Or maybe that should be my artist name is Emerald Dunne because I’m really an Emily. But I plundered the family vaults and pinched Granny Dunne’s name. I may well have been Emerald Jordan if I’d used my other grandmother’s maiden name. Emerald? Well, I do have a thing for green dresses!
For many years I lived quite happily in London until crowded tubes and packed streets got too much. I longed to be close to the Scottish beaches where I grew up. I settled for a new life Glasgow fairly close to North Berwick where I started off in life (and which inspires many of my seascapes). And more importantly where my wonderful other half is.
The sea air set me up for a healthy childhood where I climbed rocks and swam in the sea. Good health has followed me into adulthood and it wasn’t till my forties that anything particularly unpleasant happened. Since the big 4-0 I’ve crashed my bicycle in London (thanks to a man in a van who then drove off), cut the tendon in my left hand (making a stained glass panel), broken my collarbone (cycling in Scotland) and had surgery on my vocal chords.

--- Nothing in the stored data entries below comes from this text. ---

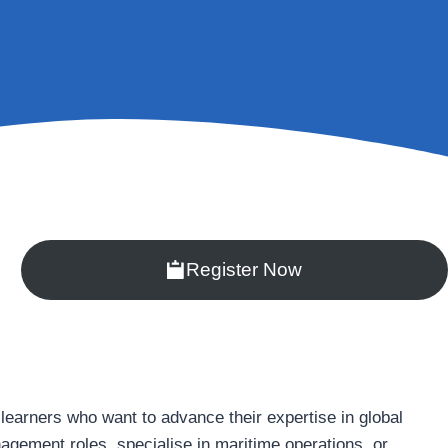
Register Now
earners who want to advance their expertise in global
anagement roles, specialise in maritime operations, or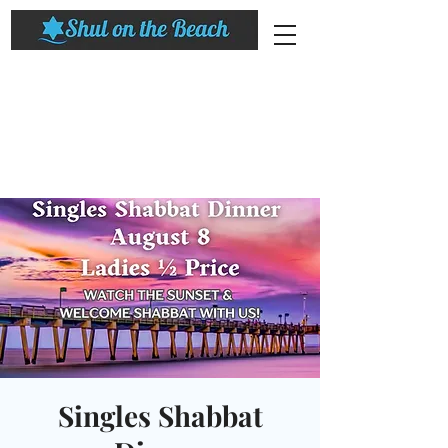
Singles Shabbat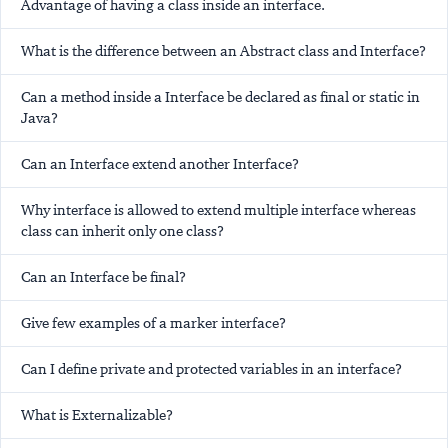
Advantage of having a class inside an interface.
What is the difference between an Abstract class and Interface?
Can a method inside a Interface be declared as final or static in
Java?
Can an Interface extend another Interface?
Why interface is allowed to extend multiple interface whereas
class can inherit only one class?
Can an Interface be final?
Give few examples of a marker interface?
Can I define private and protected variables in an interface?
What is Externalizable?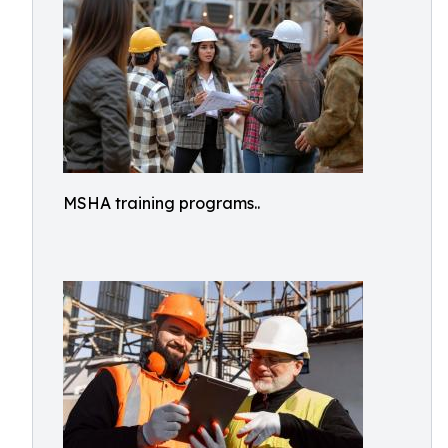
MSHA training programs..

But I’ve also lived in Japan, gotten pretty good at yoga, developed a healthy creative career and found love.
My background is in stained glass and I’m a prolific painter of bright and bold abstract art. I enjoy the mood-altering effect that vibrant colours can have on the emotions. And on an outfit, a window, a spring day and a room.
For me, the reason behind a painting is often simply because of a wonderful sunset on the beach. I love the sea and in Britain we’re never more than a matter of hours from the coast. Therefore seascapes are a favourite topic. I’ve also spent considerable time in Japan, another island nation. The clarity and simplicity of much traditional Japanese art, along with an interest in the moon and the sea, has taken root in my work.
Japan offered much in the way of inspiration: The bright colours of the spring cherry blossom and autumn leaves, the kimonos and obis of the annual coming-of-age ceremonies, the fluttering paper fish of children’s day. Not to mention the stunning Japanese chiyogami paper that’s made its way into my work.